The Swarthmore Labor Action Project (SLAP) is bringing four local mushroom farm workers from Kennett Square to campus this Thursday to speak about their labor experiences in a panel and discussion session. Kennett Square farmers produce 60 perdent of the mushrooms grown in the U.S., and immigrants much of the labor.
“We just want to educate the campus about this issue because it’s close,” said Ruth Schultz ’09, a member of SLAP. Farm workers are subject to poorly enforced labor condition standards and receive wages that keep them below the poverty line. SLAP’s desire to educate fits in with its larger goal, which is to help local groups engaged in struggles for better labor conditions and fair wages.

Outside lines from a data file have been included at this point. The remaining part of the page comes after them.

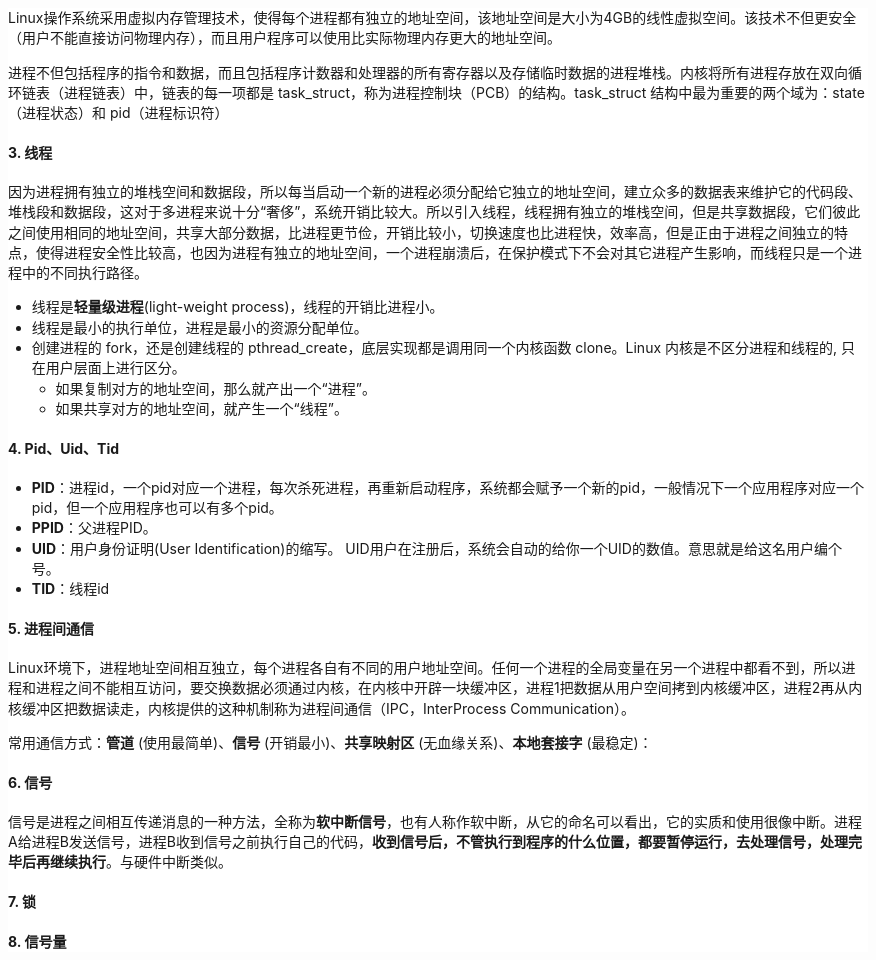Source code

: Linux操作系统采用虚拟内存管理技术，使得每个进程都有独立的地址空间，该地址空间是大小为4GB的线性虚拟空间。该技术不但更安全（用户不能直接访问物理内存），而且用户程序可以使用比实际物理内存更大的地址空间。

进程不但包括程序的指令和数据，而且包括程序计数器和处理器的所有寄存器以及存储临时数据的进程堆栈。内核将所有进程存放在双向循环链表（进程链表）中，链表的每一项都是 task_struct，称为进程控制块（PCB）的结构。task_struct 结构中最为重要的两个域为：state（进程状态）和 pid（进程标识符）





#### 3. 线程

因为进程拥有独立的堆栈空间和数据段，所以每当启动一个新的进程必须分配给它独立的地址空间，建立众多的数据表来维护它的代码段、堆栈段和数据段，这对于多进程来说十分“奢侈”，系统开销比较大。所以引入线程，线程拥有独立的堆栈空间，但是共享数据段，它们彼此之间使用相同的地址空间，共享大部分数据，比进程更节俭，开销比较小，切换速度也比进程快，效率高，但是正由于进程之间独立的特点，使得进程安全性比较高，也因为进程有独立的地址空间，一个进程崩溃后，在保护模式下不会对其它进程产生影响，而线程只是一个进程中的不同执行路径。

* 线程是**轻量级进程**(light-weight process)，线程的开销比进程小。
* 线程是最小的执行单位，进程是最小的资源分配单位。
* 创建进程的 fork，还是创建线程的 pthread_create，底层实现都是调用同一个内核函数 clone。Linux 内核是不区分进程和线程的, 只在用户层面上进行区分。
  *  如果复制对方的地址空间，那么就产出一个“进程”。
  *  如果共享对方的地址空间，就产生一个“线程”。





#### 4. Pid、Uid、Tid

* **PID**：进程id，一个pid对应一个进程，每次杀死进程，再重新启动程序，系统都会赋予一个新的pid，一般情况下一个应用程序对应一个pid，但一个应用程序也可以有多个pid。
* **PPID**：父进程PID。
* **UID**：用户身份证明(User Identification)的缩写。 UID用户在注册后，系统会自动的给你一个UID的数值。意思就是给这名用户编个号。 
* **TID**：线程id





#### 5. 进程间通信

Linux环境下，进程地址空间相互独立，每个进程各自有不同的用户地址空间。任何一个进程的全局变量在另一个进程中都看不到，所以进程和进程之间不能相互访问，要交换数据必须通过内核，在内核中开辟一块缓冲区，进程1把数据从用户空间拷到内核缓冲区，进程2再从内核缓冲区把数据读走，内核提供的这种机制称为进程间通信（IPC，InterProcess Communication）。 

常用通信方式：**管道** (使用最简单)、**信号** (开销最小)、**共享映射区** (无血缘关系)、**本地套接字** (最稳定)：







#### 6. 信号

信号是进程之间相互传递消息的一种方法，全称为**软中断信号**，也有人称作软中断，从它的命名可以看出，它的实质和使用很像中断。进程A给进程B发送信号，进程B收到信号之前执行自己的代码，**收到信号后，不管执行到程序的什么位置，都要暂停运行，去处理信号，处理完毕后再继续执行**。与硬件中断类似。



#### 7. 锁



#### 8. 信号量



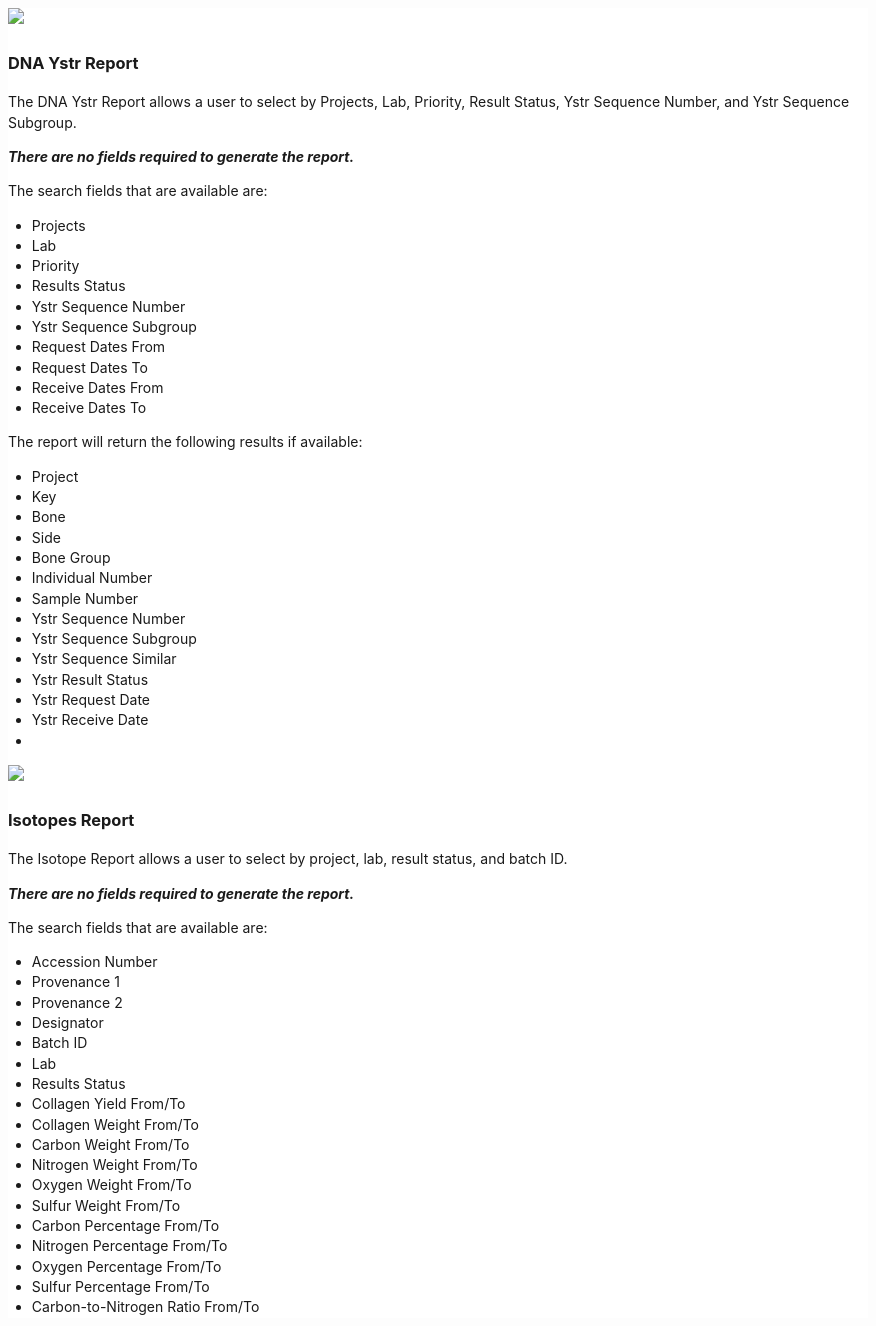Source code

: ![](../media/OrgDNAMitoReportGif.gif)

### DNA Ystr Report

The DNA Ystr Report allows a user to select by Projects, Lab, Priority, Result Status, Ystr Sequence Number, and Ystr Sequence Subgroup. 

***There are no fields required to generate the report.***

The search fields that are available are: 

* Projects
* Lab
* Priority
* Results Status
* Ystr Sequence Number
* Ystr Sequence Subgroup
* Request Dates From
* Request Dates To
* Receive Dates From
* Receive Dates To

The report will return the following results if available: 

* Project
* Key
* Bone
* Side
* Bone Group
* Individual Number
* Sample Number
* Ystr Sequence Number
* Ystr Sequence Subgroup
* Ystr Sequence Similar
* Ystr Result Status
* Ystr Request Date
* Ystr Receive Date
* 
![](../media/OrgDNAYstrReportGif.gif)

### Isotopes Report

The Isotope Report allows a user to select by project, lab, result status, and batch ID. 

***There are no fields required to generate the report.***

The search fields that are available are: 

 - Accession Number
 - Provenance 1
 - Provenance 2
 - Designator
 - Batch ID
 - Lab
 - Results Status
 - Collagen Yield From/To
 - Collagen Weight From/To
 - Carbon Weight From/To
 - Nitrogen Weight From/To
 - Oxygen Weight From/To
 - Sulfur Weight From/To
 - Carbon Percentage From/To
 - Nitrogen Percentage From/To
 - Oxygen Percentage From/To
 - Sulfur Percentage From/To
 - Carbon-to-Nitrogen Ratio From/To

In the long-term, SLAP hopes to do more than just educate the community about the problems that the farm workers face. “I think [the panel is the] first step towards a union between SLAP and the organization CATA,” said Alfredo Chuquihuara ’10, another member of SLAP. CATA is a Spanish acronym that translates to Farm Workers Support Committee. It is one of two groups that give the mushroom farm workers a collective voice to raise their concerns. The other, the Kaolin Workers Union, is an independent union that was formed in 1994.

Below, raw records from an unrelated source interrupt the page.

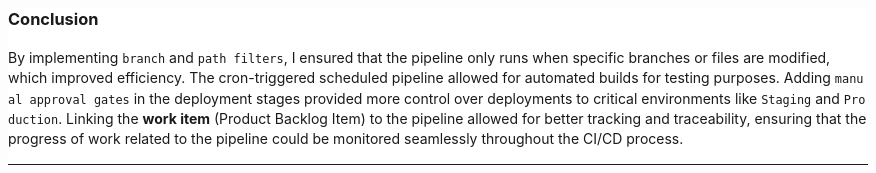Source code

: 
### Conclusion

By implementing `branch` and `path filters`, I ensured that the pipeline only runs when specific branches or files are modified, which improved efficiency. The cron-triggered scheduled pipeline allowed for automated builds for testing purposes. Adding `manual approval gates` in the deployment stages provided more control over deployments to critical environments like `Staging` and `Production`. Linking the **work item** (Product Backlog Item) to the pipeline allowed for better tracking and traceability, ensuring that the progress of work related to the pipeline could be monitored seamlessly throughout the CI/CD process.

---
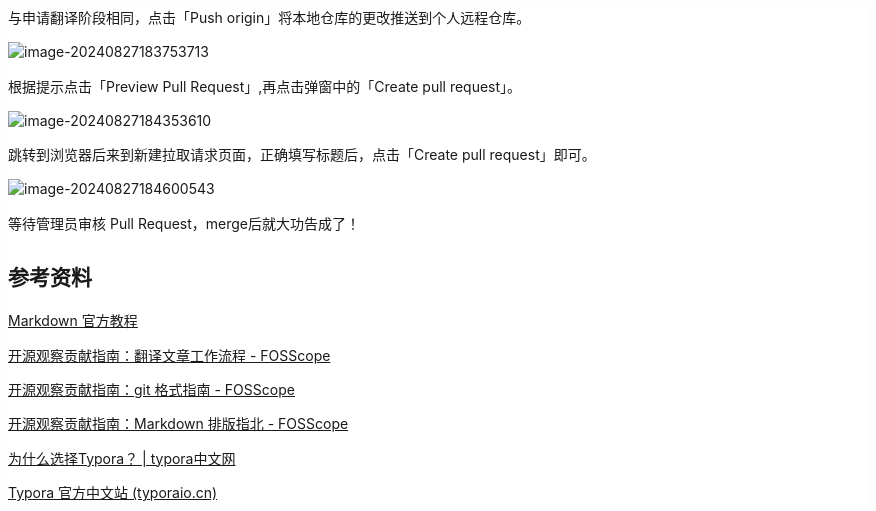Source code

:与申请翻译阶段相同，点击「Push origin」将本地仓库的更改推送到个人远程仓库。

![image-20240827183753713](https://cdn.jsdelivr.net/gh/SDNURoboticsAILab/ImageBed@master/img/resources/git/image-20240827183753713.png)

根据提示点击「Preview Pull Request」,再点击弹窗中的「Create pull request」。

![image-20240827184353610](https://cdn.jsdelivr.net/gh/SDNURoboticsAILab/ImageBed@master/img/resources/git/image-20240827184353610.png)

跳转到浏览器后来到新建拉取请求页面，正确填写标题后，点击「Create pull request」即可。

![image-20240827184600543](https://cdn.jsdelivr.net/gh/SDNURoboticsAILab/ImageBed@master/img/resources/git/image-20240827184600543.png)

等待管理员审核 Pull Request，merge后就大功告成了！

## 参考资料

[Markdown 官方教程](https://markdown.com.cn/)

[开源观察贡献指南：翻译文章工作流程 - FOSScope](https://fosscope.com/wiki/fosscope-workflow/translation-workflow)

[开源观察贡献指南：git 格式指南 - FOSScope](https://fosscope.com/wiki/fosscope-workflow/git-format#git-提交信息规范)

[开源观察贡献指南：Markdown 排版指北 - FOSScope](https://fosscope.com/wiki/fosscope-workflow/markdown-format-guidelines)

[为什么选择Typora？ | typora中文网](https://www.typora.net/516.html)

[Typora 官方中文站 (typoraio.cn)](https://typoraio.cn/)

A union between CATA and SLAP could help CATA in its efforts to purchase a community meeting space. “CATA is focusing on building a home, a space for [the workers] to have to unite as an organization, a space for solidarity,” Chuquihuara said. A year ago the group was kicked out of its offices and has been running out of worker owned houses and cars ever since. Purchasing a house or renting an apartment in Kennett Square is an important goal for the workers because in addition to giving them a meeting space it would also give them a footing in an area whose properties are mainly controlled by mushroom factory owners and their families.
SLAP is helping CATA in its efforts to raise the money necessary for making such a large investment. The group has invited the college faculty to the panel and has sent them letters asking for donations. They are also creating a documentary to raise awareness about the difficulties workers face in pursuing unionization and translating CATA’s Spanish campaign literature into English.
But this relationship isn’t entirely new. Professor Aurora Camacho de Schmidt will be introducing the panel this Thursday. Part of her introduction will focus on the plight of the farm worker and the way in which low farm wages are used as a strategy to keep food prices low. But her introduction will also draw on of her connections to the Kennett Square community. In the early ’90’s, members of the Swarthmore faculty and student body marched with farm workers asking for the right to unionize. In addition, they aided the cause of the farm workers by spreading the word to others in the community, painting banners and acting as translators for the immigrants.
“There was a great deal of solidarity between the students and the faculty members and the workers,” Camacho de Schmidt said. Although the connection has not been as strong in recent years, Camacho de Schmidt has kept contacts and passed them along to SLAP.
SLAP members spent last semester, the group’s first, using these contacts to build the foundations for a strong collaboration with CATA. They met with workers in Kennett Square and got to know the farm workers’ labor organizations.
The group hopes to host more events on campus this semester to raise awareness and involve more of the student body. But they have already succeeded in constructing a relationship between the farm workers and the members of SLAP. “It’s a good relationship because there’s a lot of communication. It’s not us doing something for them, and it’s not them doing something for us, but us collaborating on this project,” Schultz said.